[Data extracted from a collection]
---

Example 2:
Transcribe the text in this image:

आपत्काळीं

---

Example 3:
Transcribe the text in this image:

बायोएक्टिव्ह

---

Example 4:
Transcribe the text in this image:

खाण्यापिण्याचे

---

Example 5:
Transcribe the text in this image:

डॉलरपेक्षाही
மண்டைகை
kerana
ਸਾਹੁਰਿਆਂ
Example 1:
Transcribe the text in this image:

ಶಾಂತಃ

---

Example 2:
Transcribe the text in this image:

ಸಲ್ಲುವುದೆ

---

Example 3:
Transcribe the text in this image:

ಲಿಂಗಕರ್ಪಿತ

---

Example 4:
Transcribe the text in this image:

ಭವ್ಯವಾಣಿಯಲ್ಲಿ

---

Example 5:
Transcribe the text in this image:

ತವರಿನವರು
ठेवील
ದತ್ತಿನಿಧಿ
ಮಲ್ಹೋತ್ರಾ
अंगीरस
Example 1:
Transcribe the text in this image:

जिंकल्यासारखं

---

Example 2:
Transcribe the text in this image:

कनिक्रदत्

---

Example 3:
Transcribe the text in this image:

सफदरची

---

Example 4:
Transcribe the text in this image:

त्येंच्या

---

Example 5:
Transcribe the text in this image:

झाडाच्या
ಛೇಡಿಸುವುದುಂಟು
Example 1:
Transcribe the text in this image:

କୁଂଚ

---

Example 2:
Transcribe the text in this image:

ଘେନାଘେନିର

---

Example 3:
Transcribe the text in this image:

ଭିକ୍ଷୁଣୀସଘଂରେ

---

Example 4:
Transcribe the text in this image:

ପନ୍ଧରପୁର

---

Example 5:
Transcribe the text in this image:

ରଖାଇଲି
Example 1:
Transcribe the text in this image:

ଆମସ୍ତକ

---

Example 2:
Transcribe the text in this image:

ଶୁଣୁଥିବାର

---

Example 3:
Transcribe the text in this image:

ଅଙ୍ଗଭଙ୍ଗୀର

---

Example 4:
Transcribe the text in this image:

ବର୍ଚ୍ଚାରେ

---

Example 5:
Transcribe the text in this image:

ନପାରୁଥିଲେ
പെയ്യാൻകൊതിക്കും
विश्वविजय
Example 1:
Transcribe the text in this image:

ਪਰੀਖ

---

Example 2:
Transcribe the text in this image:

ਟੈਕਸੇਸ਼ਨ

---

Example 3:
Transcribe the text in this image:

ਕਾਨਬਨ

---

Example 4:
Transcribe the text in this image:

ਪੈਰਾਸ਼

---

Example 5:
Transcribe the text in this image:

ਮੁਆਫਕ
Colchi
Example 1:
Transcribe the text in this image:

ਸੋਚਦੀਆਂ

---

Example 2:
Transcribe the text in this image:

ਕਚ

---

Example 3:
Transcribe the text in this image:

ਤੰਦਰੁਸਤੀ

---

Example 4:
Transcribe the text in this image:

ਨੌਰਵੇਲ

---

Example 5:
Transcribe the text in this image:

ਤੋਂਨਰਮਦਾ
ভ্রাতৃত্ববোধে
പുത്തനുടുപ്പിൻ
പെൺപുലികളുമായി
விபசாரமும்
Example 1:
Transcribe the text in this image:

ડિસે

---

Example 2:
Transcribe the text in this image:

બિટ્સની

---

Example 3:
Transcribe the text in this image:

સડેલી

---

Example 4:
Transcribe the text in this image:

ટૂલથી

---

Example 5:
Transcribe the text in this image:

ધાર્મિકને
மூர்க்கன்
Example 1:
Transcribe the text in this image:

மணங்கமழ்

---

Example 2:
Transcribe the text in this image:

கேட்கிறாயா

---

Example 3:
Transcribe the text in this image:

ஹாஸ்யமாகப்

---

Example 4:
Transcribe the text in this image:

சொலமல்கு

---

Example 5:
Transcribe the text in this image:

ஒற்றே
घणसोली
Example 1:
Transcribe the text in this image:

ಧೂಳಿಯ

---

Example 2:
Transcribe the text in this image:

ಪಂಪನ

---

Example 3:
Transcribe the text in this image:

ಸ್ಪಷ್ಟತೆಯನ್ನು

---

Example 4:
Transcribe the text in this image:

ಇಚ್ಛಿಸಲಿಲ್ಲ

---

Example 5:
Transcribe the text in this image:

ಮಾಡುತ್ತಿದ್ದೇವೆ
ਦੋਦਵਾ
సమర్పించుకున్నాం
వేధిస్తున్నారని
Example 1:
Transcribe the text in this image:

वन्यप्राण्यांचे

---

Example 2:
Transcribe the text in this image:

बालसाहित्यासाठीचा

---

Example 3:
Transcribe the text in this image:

__Aim__:
Output each line from all the rows above, repeating every one exactly with no changes.

__Answer to this task__:
---

Example 2:
Transcribe the text in this image:

आपत्काळीं

---

Example 3:
Transcribe the text in this image:

बायोएक्टिव्ह

---

Example 4:
Transcribe the text in this image:

खाण्यापिण्याचे

---

Example 5:
Transcribe the text in this image:

डॉलरपेक्षाही
மண்டைகை
kerana
ਸਾਹੁਰਿਆਂ
Example 1:
Transcribe the text in this image:

ಶಾಂತಃ

---

Example 2:
Transcribe the text in this image:

ಸಲ್ಲುವುದೆ

---

Example 3:
Transcribe the text in this image:

ಲಿಂಗಕರ್ಪಿತ

---

Example 4:
Transcribe the text in this image:

ಭವ್ಯವಾಣಿಯಲ್ಲಿ

---

Example 5:
Transcribe the text in this image:

ತವರಿನವರು
ठेवील
ದತ್ತಿನಿಧಿ
ಮಲ್ಹೋತ್ರಾ
अंगीरस
Example 1:
Transcribe the text in this image:

जिंकल्यासारखं

---

Example 2:
Transcribe the text in this image:

कनिक्रदत्

---

Example 3:
Transcribe the text in this image:

सफदरची

---

Example 4:
Transcribe the text in this image:

त्येंच्या

---

Example 5:
Transcribe the text in this image:

झाडाच्या
ಛೇಡಿಸುವುದುಂಟು
Example 1:
Transcribe the text in this image:

କୁଂଚ

---

Example 2:
Transcribe the text in this image:

ଘେନାଘେନିର

---

Example 3:
Transcribe the text in this image:

ଭିକ୍ଷୁଣୀସଘଂରେ

---

Example 4:
Transcribe the text in this image:

ପନ୍ଧରପୁର

---

Example 5:
Transcribe the text in this image:

ରଖାଇଲି
Example 1:
Transcribe the text in this image:

ଆମସ୍ତକ

---

Example 2:
Transcribe the text in this image:

ଶୁଣୁଥିବାର

---

Example 3:
Transcribe the text in this image:

ଅଙ୍ଗଭଙ୍ଗୀର

---

Example 4:
Transcribe the text in this image:

ବର୍ଚ୍ଚାରେ

---

Example 5:
Transcribe the text in this image:

ନପାରୁଥିଲେ
പെയ്യാൻകൊതിക്കും
विश्वविजय
Example 1:
Transcribe the text in this image:

ਪਰੀਖ

---

Example 2:
Transcribe the text in this image:

ਟੈਕਸੇਸ਼ਨ

---

Example 3:
Transcribe the text in this image:

ਕਾਨਬਨ

---

Example 4:
Transcribe the text in this image:

ਪੈਰਾਸ਼

---

Example 5:
Transcribe the text in this image:

ਮੁਆਫਕ
Colchi
Example 1:
Transcribe the text in this image:

ਸੋਚਦੀਆਂ

---

Example 2:
Transcribe the text in this image:

ਕਚ

---

Example 3:
Transcribe the text in this image:

ਤੰਦਰੁਸਤੀ

---

Example 4:
Transcribe the text in this image:

ਨੌਰਵੇਲ

---

Example 5:
Transcribe the text in this image:

ਤੋਂਨਰਮਦਾ
ভ্রাতৃত্ববোধে
പുത്തനുടുപ്പിൻ
പെൺപുലികളുമായി
விபசாரமும்
Example 1:
Transcribe the text in this image:

ડિસે

---

Example 2:
Transcribe the text in this image:

બિટ્સની

---

Example 3:
Transcribe the text in this image:

સડેલી

---

Example 4:
Transcribe the text in this image:

ટૂલથી

---

Example 5:
Transcribe the text in this image:

ધાર્મિકને
மூர்க்கன்
Example 1:
Transcribe the text in this image:

மணங்கமழ்

---

Example 2:
Transcribe the text in this image:

கேட்கிறாயா

---

Example 3:
Transcribe the text in this image:

ஹாஸ்யமாகப்

---

Example 4:
Transcribe the text in this image:

சொலமல்கு

---

Example 5:
Transcribe the text in this image:

ஒற்றே
घणसोली
Example 1:
Transcribe the text in this image:

ಧೂಳಿಯ

---

Example 2:
Transcribe the text in this image:

ಪಂಪನ

---

Example 3:
Transcribe the text in this image:

ಸ್ಪಷ್ಟತೆಯನ್ನು

---

Example 4:
Transcribe the text in this image:

ಇಚ್ಛಿಸಲಿಲ್ಲ

---

Example 5:
Transcribe the text in this image:

ಮಾಡುತ್ತಿದ್ದೇವೆ
ਦੋਦਵਾ
సమర్పించుకున్నాం
వేధిస్తున్నారని
Example 1:
Transcribe the text in this image:

वन्यप्राण्यांचे

---

Example 2:
Transcribe the text in this image:

बालसाहित्यासाठीचा

---

Example 3:
Transcribe the text in this image:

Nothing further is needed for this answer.